Exercise:
Set down, exactly as written, every line from the one containing "recrutamento e seleção." through the end of the listing.
━━ Records for the task ━━
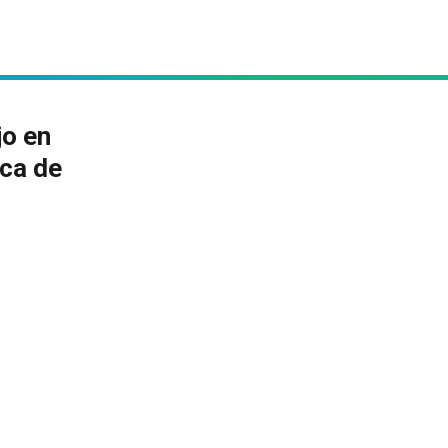
jo en
ica de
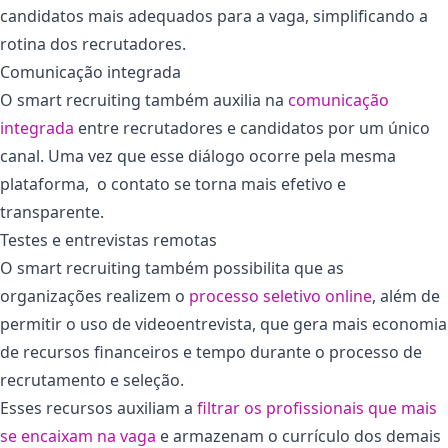
candidatos mais adequados para a vaga, simplificando a
rotina dos recrutadores.
Comunicação integrada
O smart recruiting também auxilia na
comunicação
integrada
entre recrutadores e candidatos por um único
canal. Uma vez que esse diálogo ocorre pela mesma
plataforma, o contato se torna mais efetivo e
transparente.
Testes e entrevistas remotas
O smart recruiting também possibilita que as
organizações realizem o
processo seletivo online
, além de
permitir o uso de videoentrevista, que gera mais economia
de recursos financeiros e tempo durante o processo de
recrutamento e seleção.
Esses recursos auxiliam a
filtrar os profissionais que mais
se encaixam na vaga
e armazenam o currículo dos demais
━━━
Reply to the exercise:
recrutamento e seleção.
Esses recursos auxiliam a
filtrar os profissionais que mais
se encaixam na vaga
e armazenam o currículo dos demais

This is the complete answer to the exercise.